● TASKS TO CARRY OUT:
(1) Condense the paragraph of the thread on quantum error correction that begins "The experiment is literally all about scaling" into a short list that keeps its main facts.
(2) Retype the part of the thread on quantum error correction starting at "The sentence you tried" and ending at "chips are built.".

This is another hype piece from Google's research and development arm. This is a theoretical application to increase the number of logical qubits in a system by decreasing the error caused by quantum circuts. They just didn't do the last part yet so the application is yet to be seen.

https://arxiv.org/abs/2408.13687

"Our results present device performance that, if scaled, could realize the operational requirements of large scale fault-tolerant quantum algorithms."

Google forgot to test if it scales I guess?

It's the opposite of a theoretical application, and it's not a hype piece. It's more like an experimental confirmation of a theoretical result mixed with an engineering progress report.

They show that a certain milestone was achieved (error rate below the threshold), show experimentally that this milestone implies what theorists predicted, talk about how this milestone was achieved, and characterize the sources of error that could hinder further scaling.

They certainly tested how it scales up to the scale that they can build. A major part of the paper is how it scales.

>> "Our results present device performance that, if scaled, could realize the operational requirements of large scale fault-tolerant quantum algorithms."

> Google forgot to test if it scales I guess?

Remember that quantum computers are still being built. The paper is the equivalent of

> We tested the scaling by comparing how our algorithm runs on a chromebook, a server rack, and google's largest supercomputing cluster and found it scales well.

The sentence you tried to interpret was, continuing this analogy, the equivalent of

>Google's largest supercomputing cluster is not large enough for us, we are currently building an even bigger supercomputing cluster, and when we finish, our algorithm should (to the best of our knowledge) continue along this good scaling law.

The experiment is literally all about scaling. It tests scaling from distance 3 to 5 to 7. It shows the logical qubit lifetime doubles each time the distance is increased. The sentence you quoted is describing an expectation that this doubling will continue to larger distances, when larger chips are built.

This is the first quantum error correction experiment showing actual improvement as size is increased (without any cheating such as postselection or only running for a single step). It was always believed in theory that bigger codes should have more protection, but there are have been various skeptics over the years saying you'd never actually see these improvements in practice due to the engineering difficulty or due to quantum mechanics breaking down or something.

Make no mistake; much remains to be done. But this experiment is a clear indication of progress. It demonstrates that error correction actually works. It says that quantum computers should be able to solve qubit quality with qubit quantity.

disclaimer: worked on this experiment

Lol yeah the whole problem with quantum computation is the scaling, that's literally the entire problem. It's trivial to make a qbit, harder to make 5, impossible to make 1000. "If it scales" is just wishy washy language to cover, "in the ideal scenario where everything works perfectly and nothing goes wrong, it will work perfectly"

● ENTRIES:
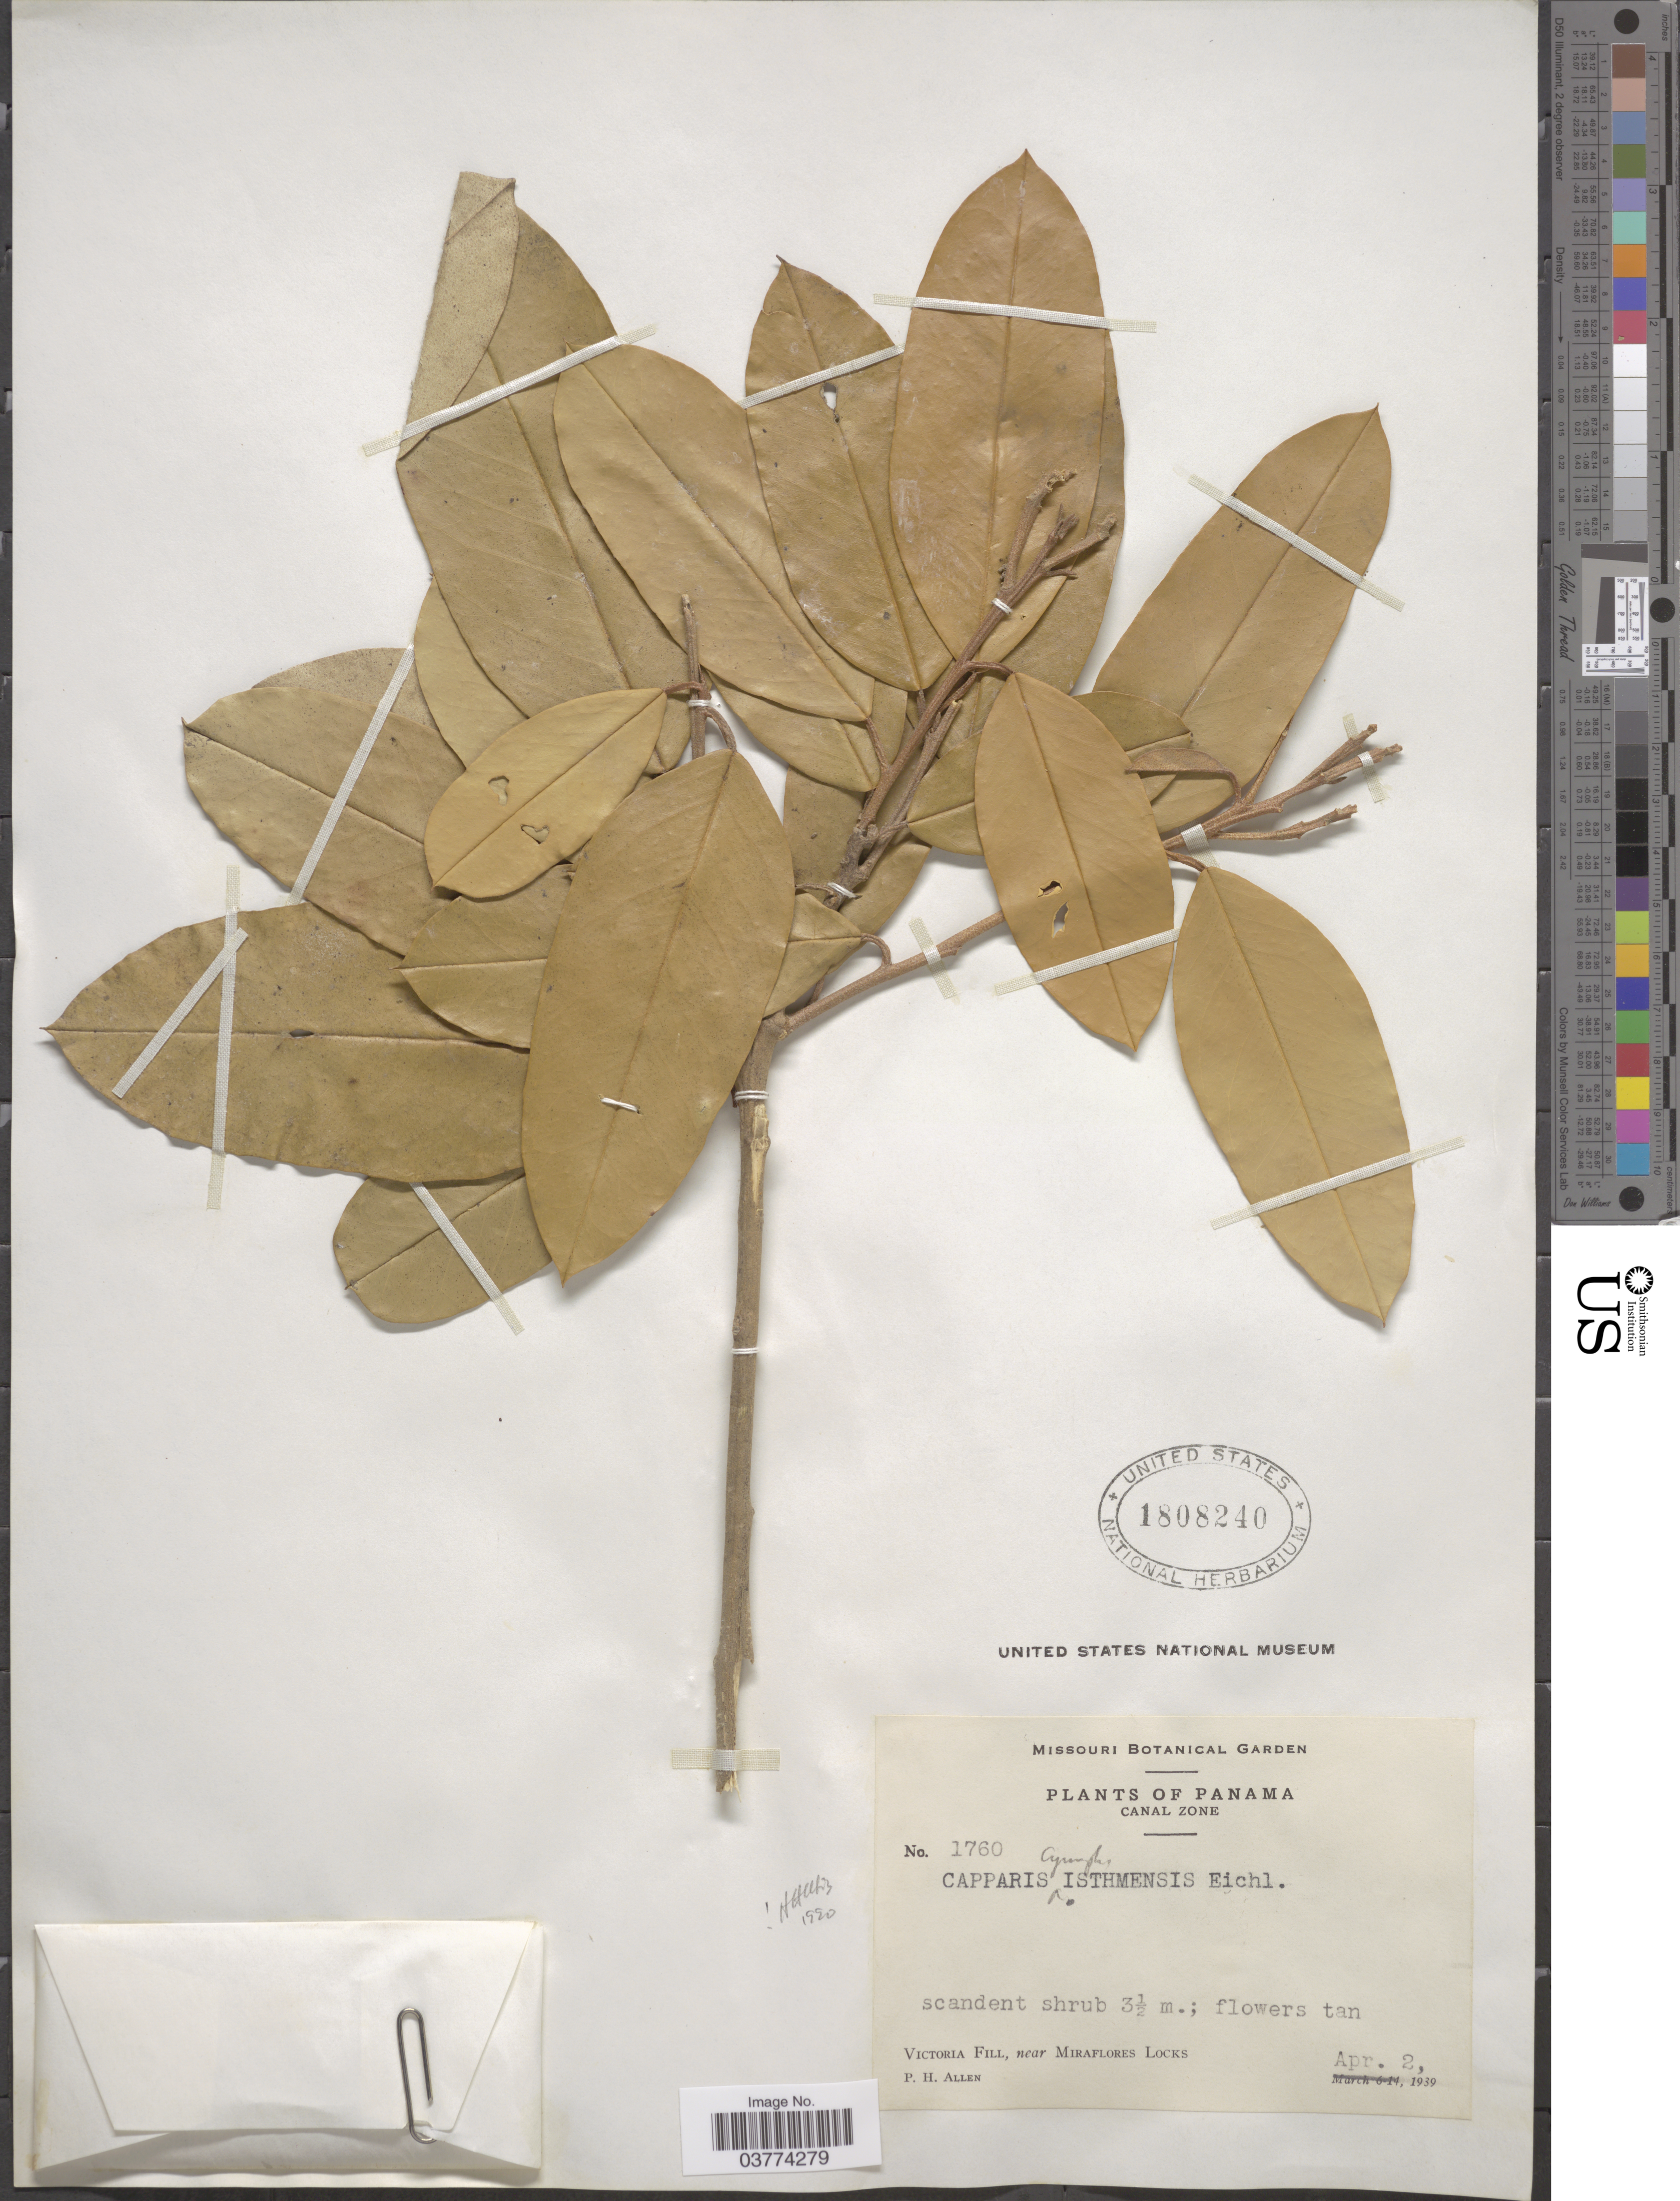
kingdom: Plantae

---

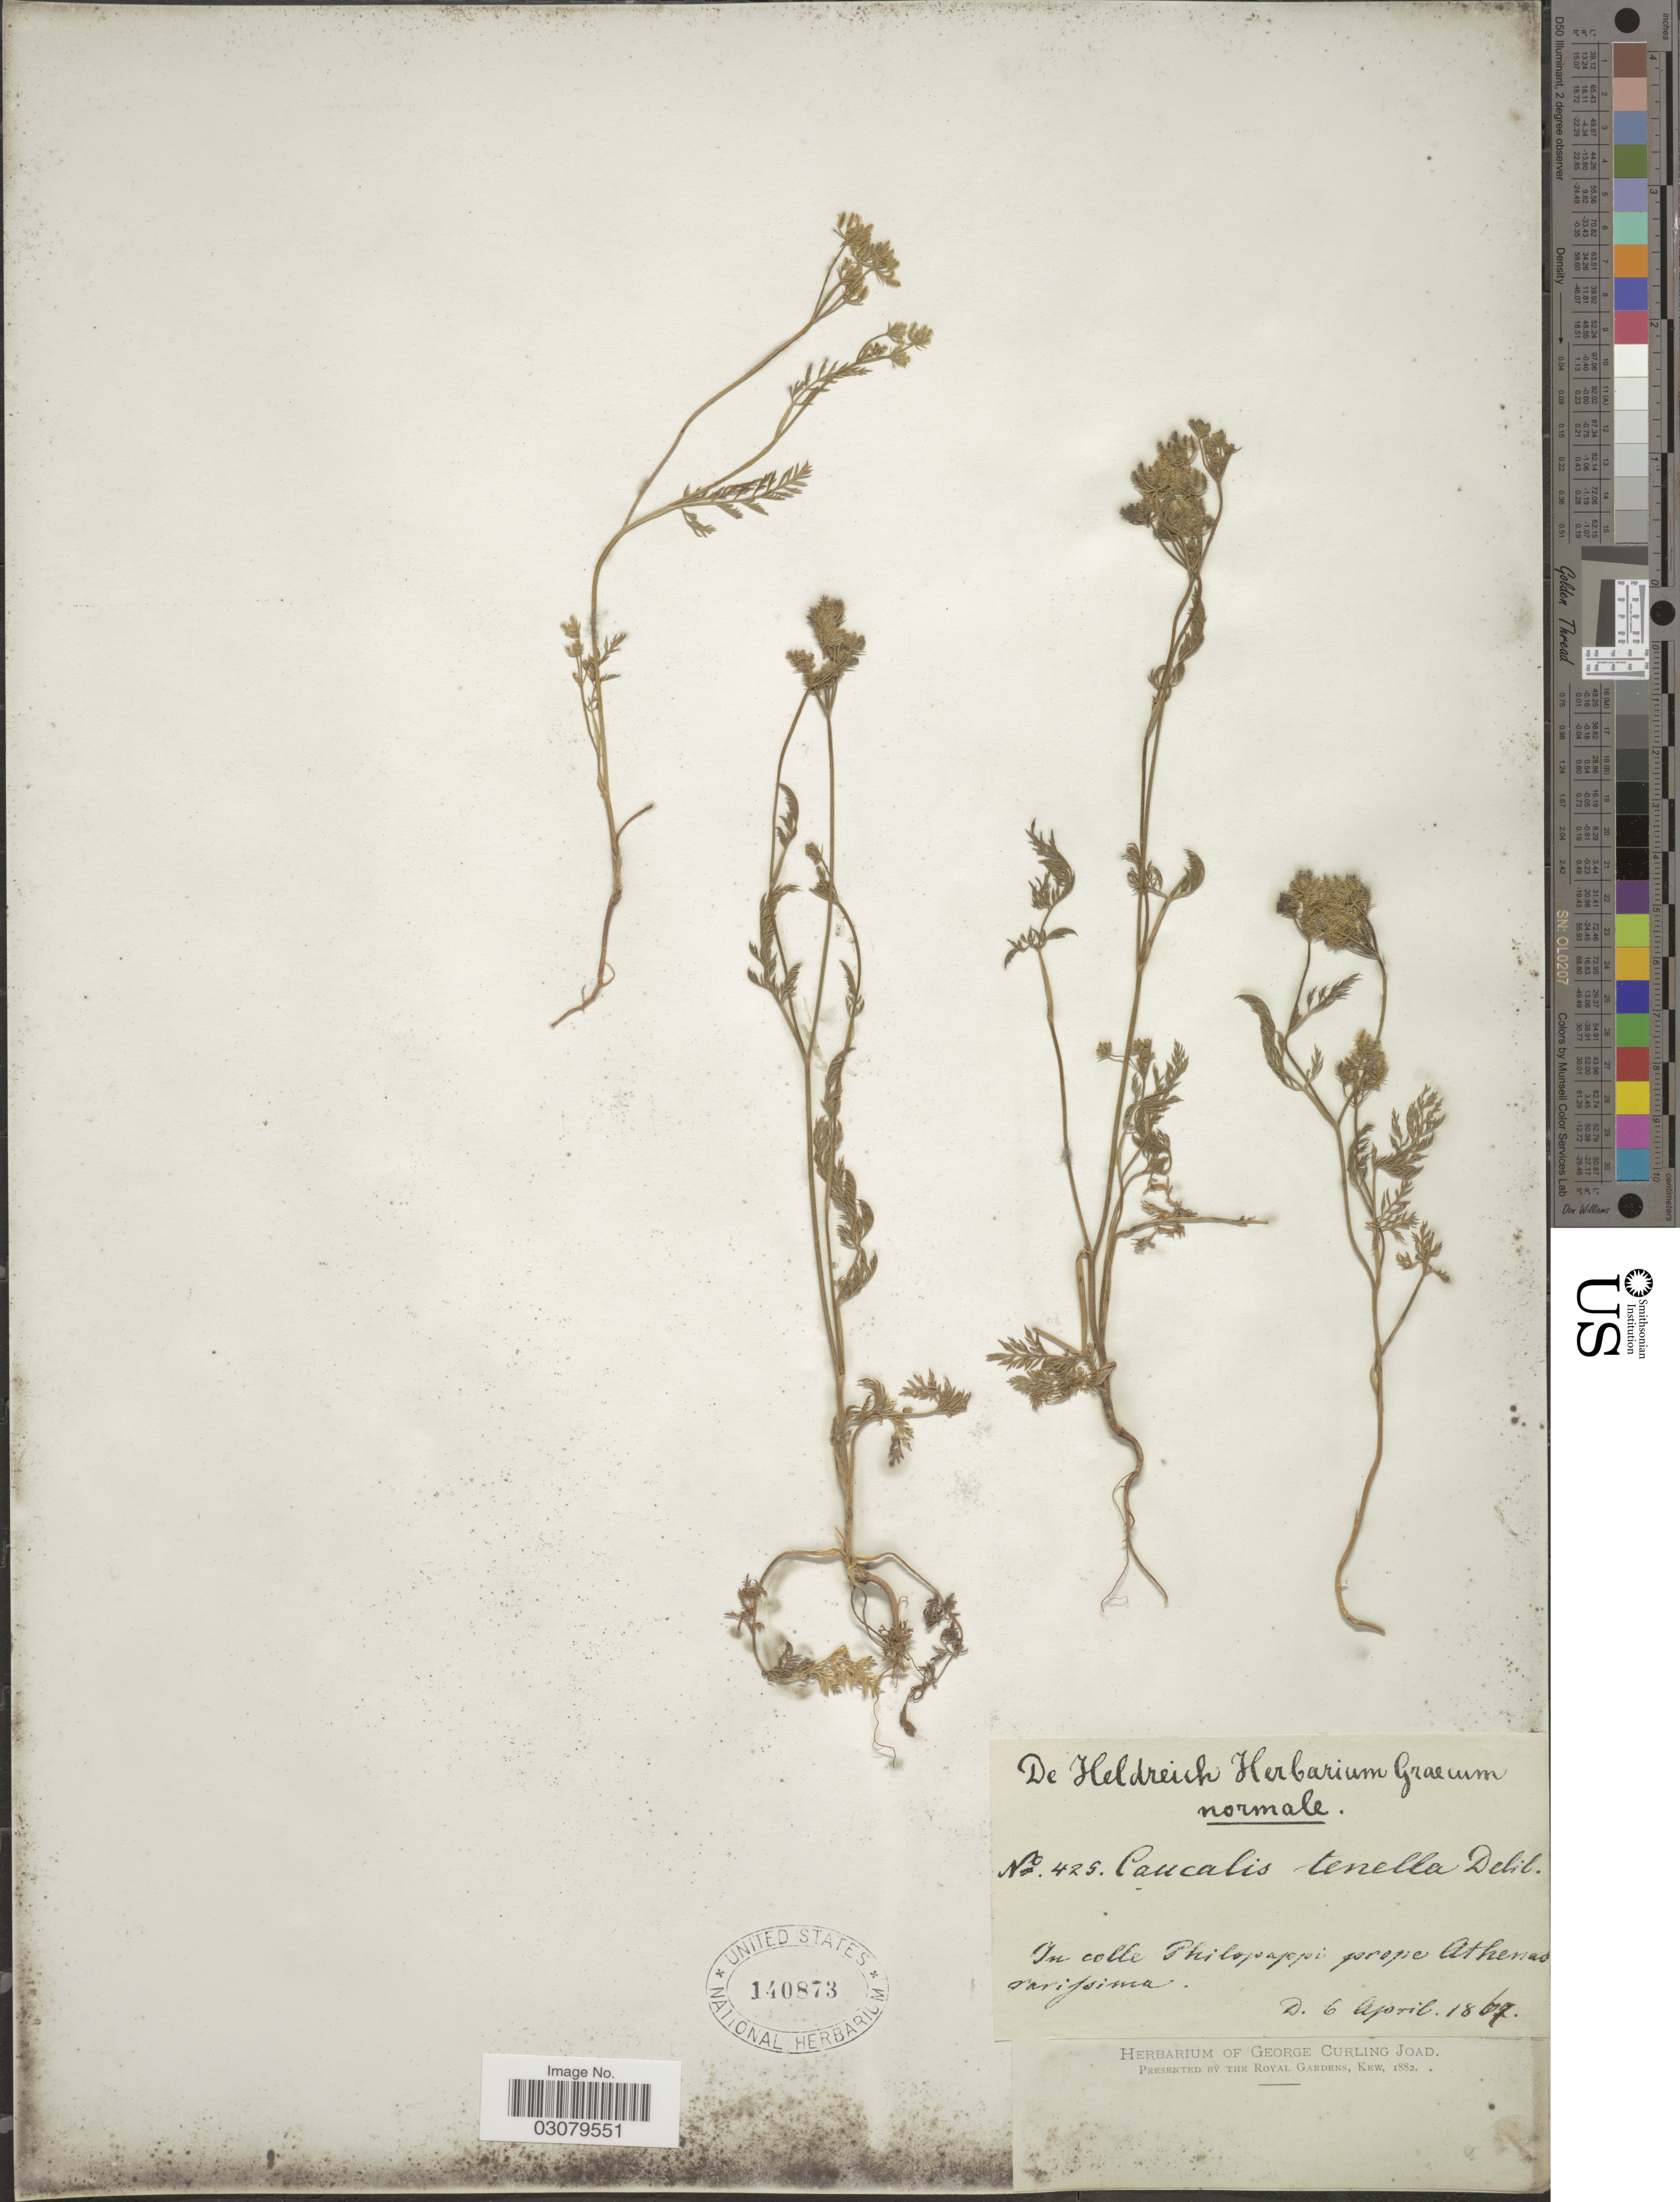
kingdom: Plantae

● EXERCISE SOLUTIONS:
(1)
- The experiment is about scaling, testing distances 3, 5 and 7.
- The logical qubit lifetime doubles each time the distance increases.
- The quoted sentence expects this doubling to continue to larger distances once larger chips are built.

(2)
The sentence you tried to interpret was, continuing this analogy, the equivalent of

>Google's largest supercomputing cluster is not large enough for us, we are currently building an even bigger supercomputing cluster, and when we finish, our algorithm should (to the best of our knowledge) continue along this good scaling law.

The experiment is literally all about scaling. It tests scaling from distance 3 to 5 to 7. It shows the logical qubit lifetime doubles each time the distance is increased. The sentence you quoted is describing an expectation that this doubling will continue to larger distances, when larger chips are built.